» **SHORT TASK**
Please revise the entries below, swapping "Coordinate frame" for "Canvas size" and leaving everything else unchanged.

» **MATERIAL TO PROCESS**
__________

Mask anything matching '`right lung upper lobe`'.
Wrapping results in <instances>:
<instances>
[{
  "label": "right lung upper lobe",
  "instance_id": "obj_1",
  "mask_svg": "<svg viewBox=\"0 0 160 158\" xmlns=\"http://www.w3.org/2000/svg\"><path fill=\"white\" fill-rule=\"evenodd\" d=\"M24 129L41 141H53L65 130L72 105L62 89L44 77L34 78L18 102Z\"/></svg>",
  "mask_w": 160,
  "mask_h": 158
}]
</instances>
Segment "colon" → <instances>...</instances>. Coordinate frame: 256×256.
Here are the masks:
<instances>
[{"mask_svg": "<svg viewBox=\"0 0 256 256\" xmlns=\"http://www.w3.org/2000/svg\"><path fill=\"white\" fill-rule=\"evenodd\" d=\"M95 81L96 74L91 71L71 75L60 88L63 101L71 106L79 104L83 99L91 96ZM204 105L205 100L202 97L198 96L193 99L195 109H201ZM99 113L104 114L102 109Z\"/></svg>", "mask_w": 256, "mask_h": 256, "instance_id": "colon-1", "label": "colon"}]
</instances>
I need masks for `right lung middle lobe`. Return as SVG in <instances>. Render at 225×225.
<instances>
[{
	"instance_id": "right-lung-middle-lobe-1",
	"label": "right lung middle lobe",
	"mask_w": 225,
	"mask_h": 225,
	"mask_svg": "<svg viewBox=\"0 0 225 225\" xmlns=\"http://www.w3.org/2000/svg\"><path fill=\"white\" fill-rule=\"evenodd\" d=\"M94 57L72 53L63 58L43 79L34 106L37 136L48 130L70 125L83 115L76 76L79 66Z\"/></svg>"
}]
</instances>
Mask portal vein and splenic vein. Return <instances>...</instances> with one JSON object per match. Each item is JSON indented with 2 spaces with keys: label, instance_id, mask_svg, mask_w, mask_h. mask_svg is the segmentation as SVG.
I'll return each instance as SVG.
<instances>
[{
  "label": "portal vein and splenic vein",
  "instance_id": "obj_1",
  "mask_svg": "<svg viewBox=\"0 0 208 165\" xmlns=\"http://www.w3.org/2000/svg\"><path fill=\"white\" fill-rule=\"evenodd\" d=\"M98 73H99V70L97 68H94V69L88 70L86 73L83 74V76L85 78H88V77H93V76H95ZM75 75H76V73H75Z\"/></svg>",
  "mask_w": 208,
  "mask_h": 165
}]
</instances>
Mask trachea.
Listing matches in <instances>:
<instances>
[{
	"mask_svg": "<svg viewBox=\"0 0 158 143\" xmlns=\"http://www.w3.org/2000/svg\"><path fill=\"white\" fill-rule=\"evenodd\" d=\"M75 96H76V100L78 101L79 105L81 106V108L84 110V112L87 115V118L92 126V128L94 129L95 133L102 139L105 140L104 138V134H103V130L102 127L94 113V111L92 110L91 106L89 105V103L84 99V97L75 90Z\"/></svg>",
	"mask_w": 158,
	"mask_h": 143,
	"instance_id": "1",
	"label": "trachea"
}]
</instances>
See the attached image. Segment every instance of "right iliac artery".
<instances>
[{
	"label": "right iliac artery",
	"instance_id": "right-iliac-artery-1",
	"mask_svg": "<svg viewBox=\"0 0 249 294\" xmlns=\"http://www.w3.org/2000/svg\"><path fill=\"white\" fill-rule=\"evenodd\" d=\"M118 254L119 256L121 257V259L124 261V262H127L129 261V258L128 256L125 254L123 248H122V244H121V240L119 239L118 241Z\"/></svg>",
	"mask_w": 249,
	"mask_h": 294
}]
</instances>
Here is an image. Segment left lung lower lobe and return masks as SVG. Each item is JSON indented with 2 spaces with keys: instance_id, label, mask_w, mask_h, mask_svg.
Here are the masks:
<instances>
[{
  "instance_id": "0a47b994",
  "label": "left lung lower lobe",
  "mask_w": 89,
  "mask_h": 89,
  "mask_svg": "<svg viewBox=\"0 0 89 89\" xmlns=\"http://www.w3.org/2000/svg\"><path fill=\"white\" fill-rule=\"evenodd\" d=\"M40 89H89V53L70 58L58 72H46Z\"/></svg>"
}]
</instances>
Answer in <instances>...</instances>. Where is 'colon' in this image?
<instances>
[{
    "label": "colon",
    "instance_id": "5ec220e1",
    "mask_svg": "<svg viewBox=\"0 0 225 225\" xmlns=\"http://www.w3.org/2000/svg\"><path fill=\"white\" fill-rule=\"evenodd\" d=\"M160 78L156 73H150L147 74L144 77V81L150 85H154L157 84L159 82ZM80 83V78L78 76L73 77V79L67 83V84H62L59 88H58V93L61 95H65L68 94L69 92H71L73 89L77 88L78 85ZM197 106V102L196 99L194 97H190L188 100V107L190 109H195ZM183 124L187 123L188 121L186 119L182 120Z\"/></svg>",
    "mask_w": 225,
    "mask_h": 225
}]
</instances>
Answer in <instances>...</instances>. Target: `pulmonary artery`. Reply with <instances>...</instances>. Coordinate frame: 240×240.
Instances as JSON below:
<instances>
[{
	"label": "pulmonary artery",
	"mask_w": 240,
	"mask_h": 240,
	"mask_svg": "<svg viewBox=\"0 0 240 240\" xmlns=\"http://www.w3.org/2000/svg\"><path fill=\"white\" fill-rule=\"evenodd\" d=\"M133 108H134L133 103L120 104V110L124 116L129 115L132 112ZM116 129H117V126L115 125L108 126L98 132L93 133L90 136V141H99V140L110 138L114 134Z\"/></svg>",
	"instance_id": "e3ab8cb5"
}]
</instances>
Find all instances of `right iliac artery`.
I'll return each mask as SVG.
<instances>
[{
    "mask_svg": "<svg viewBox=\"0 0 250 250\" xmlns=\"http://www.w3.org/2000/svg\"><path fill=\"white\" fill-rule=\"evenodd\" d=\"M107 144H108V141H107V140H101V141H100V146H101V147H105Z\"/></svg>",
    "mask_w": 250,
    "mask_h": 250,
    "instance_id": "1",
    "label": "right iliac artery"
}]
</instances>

__________

» **OUTPUT FOR THIS EXERCISE**
Mask anything matching '`right lung upper lobe`'.
Wrapping results in <instances>:
<instances>
[{
  "label": "right lung upper lobe",
  "instance_id": "obj_1",
  "mask_svg": "<svg viewBox=\"0 0 160 158\" xmlns=\"http://www.w3.org/2000/svg\"><path fill=\"white\" fill-rule=\"evenodd\" d=\"M24 129L41 141H53L65 130L72 105L62 89L44 77L34 78L18 102Z\"/></svg>",
  "mask_w": 160,
  "mask_h": 158
}]
</instances>
Segment "colon" → <instances>...</instances>. Canvas size: 256×256.
Here are the masks:
<instances>
[{"mask_svg": "<svg viewBox=\"0 0 256 256\" xmlns=\"http://www.w3.org/2000/svg\"><path fill=\"white\" fill-rule=\"evenodd\" d=\"M95 81L96 74L91 71L71 75L60 88L63 101L71 106L79 104L83 99L91 96ZM204 105L205 100L202 97L198 96L193 99L195 109H201ZM99 113L104 114L102 109Z\"/></svg>", "mask_w": 256, "mask_h": 256, "instance_id": "colon-1", "label": "colon"}]
</instances>
I need masks for `right lung middle lobe`. Return as SVG in <instances>. Render at 225×225.
<instances>
[{
	"instance_id": "right-lung-middle-lobe-1",
	"label": "right lung middle lobe",
	"mask_w": 225,
	"mask_h": 225,
	"mask_svg": "<svg viewBox=\"0 0 225 225\" xmlns=\"http://www.w3.org/2000/svg\"><path fill=\"white\" fill-rule=\"evenodd\" d=\"M94 57L72 53L63 58L43 79L34 106L37 136L48 130L70 125L83 115L76 76L79 66Z\"/></svg>"
}]
</instances>
Mask portal vein and splenic vein. Return <instances>...</instances> with one JSON object per match. Each item is JSON indented with 2 spaces with keys: label, instance_id, mask_svg, mask_w, mask_h. mask_svg is the segmentation as SVG.
I'll return each instance as SVG.
<instances>
[{
  "label": "portal vein and splenic vein",
  "instance_id": "obj_1",
  "mask_svg": "<svg viewBox=\"0 0 208 165\" xmlns=\"http://www.w3.org/2000/svg\"><path fill=\"white\" fill-rule=\"evenodd\" d=\"M98 73H99V70L97 68H94V69L88 70L86 73L83 74V76L85 78H88V77H93V76H95ZM75 75H76V73H75Z\"/></svg>",
  "mask_w": 208,
  "mask_h": 165
}]
</instances>
Mask trachea.
Listing matches in <instances>:
<instances>
[{
	"mask_svg": "<svg viewBox=\"0 0 158 143\" xmlns=\"http://www.w3.org/2000/svg\"><path fill=\"white\" fill-rule=\"evenodd\" d=\"M75 96H76V100L78 101L79 105L81 106V108L84 110V112L87 115V118L92 126V128L94 129L95 133L102 139L105 140L104 138V134H103V130L102 127L94 113V111L92 110L91 106L89 105V103L84 99V97L75 90Z\"/></svg>",
	"mask_w": 158,
	"mask_h": 143,
	"instance_id": "1",
	"label": "trachea"
}]
</instances>
See the attached image. Segment every instance of "right iliac artery".
<instances>
[{
	"label": "right iliac artery",
	"instance_id": "right-iliac-artery-1",
	"mask_svg": "<svg viewBox=\"0 0 249 294\" xmlns=\"http://www.w3.org/2000/svg\"><path fill=\"white\" fill-rule=\"evenodd\" d=\"M118 254L119 256L121 257V259L124 261V262H127L129 261V258L128 256L125 254L123 248H122V244H121V240L119 239L118 241Z\"/></svg>",
	"mask_w": 249,
	"mask_h": 294
}]
</instances>
Here is an image. Segment left lung lower lobe and return masks as SVG. Each item is JSON indented with 2 spaces with keys: instance_id, label, mask_w, mask_h, mask_svg.
Here are the masks:
<instances>
[{
  "instance_id": "0a47b994",
  "label": "left lung lower lobe",
  "mask_w": 89,
  "mask_h": 89,
  "mask_svg": "<svg viewBox=\"0 0 89 89\" xmlns=\"http://www.w3.org/2000/svg\"><path fill=\"white\" fill-rule=\"evenodd\" d=\"M40 89H89V53L70 58L58 72H46Z\"/></svg>"
}]
</instances>
Answer in <instances>...</instances>. Where is 'colon' in this image?
<instances>
[{
    "label": "colon",
    "instance_id": "5ec220e1",
    "mask_svg": "<svg viewBox=\"0 0 225 225\" xmlns=\"http://www.w3.org/2000/svg\"><path fill=\"white\" fill-rule=\"evenodd\" d=\"M160 78L156 73H150L147 74L144 77V81L150 85H154L157 84L159 82ZM80 83V78L78 76L73 77V79L67 83V84H62L59 88H58V93L61 95H65L68 94L69 92H71L73 89L77 88L78 85ZM197 106V102L196 99L194 97H190L188 100V107L190 109H195ZM183 124L187 123L188 121L186 119L182 120Z\"/></svg>",
    "mask_w": 225,
    "mask_h": 225
}]
</instances>
Answer in <instances>...</instances>. Target: `pulmonary artery`. Reply with <instances>...</instances>. Canvas size: 240×240.
Instances as JSON below:
<instances>
[{
	"label": "pulmonary artery",
	"mask_w": 240,
	"mask_h": 240,
	"mask_svg": "<svg viewBox=\"0 0 240 240\" xmlns=\"http://www.w3.org/2000/svg\"><path fill=\"white\" fill-rule=\"evenodd\" d=\"M133 108H134L133 103L120 104V110L124 116L129 115L132 112ZM116 129H117V126L115 125L108 126L98 132L93 133L90 136V141H99V140L110 138L114 134Z\"/></svg>",
	"instance_id": "e3ab8cb5"
}]
</instances>
Find all instances of `right iliac artery`.
I'll return each mask as SVG.
<instances>
[{
    "mask_svg": "<svg viewBox=\"0 0 250 250\" xmlns=\"http://www.w3.org/2000/svg\"><path fill=\"white\" fill-rule=\"evenodd\" d=\"M107 144H108V141H107V140H101V141H100V146H101V147H105Z\"/></svg>",
    "mask_w": 250,
    "mask_h": 250,
    "instance_id": "1",
    "label": "right iliac artery"
}]
</instances>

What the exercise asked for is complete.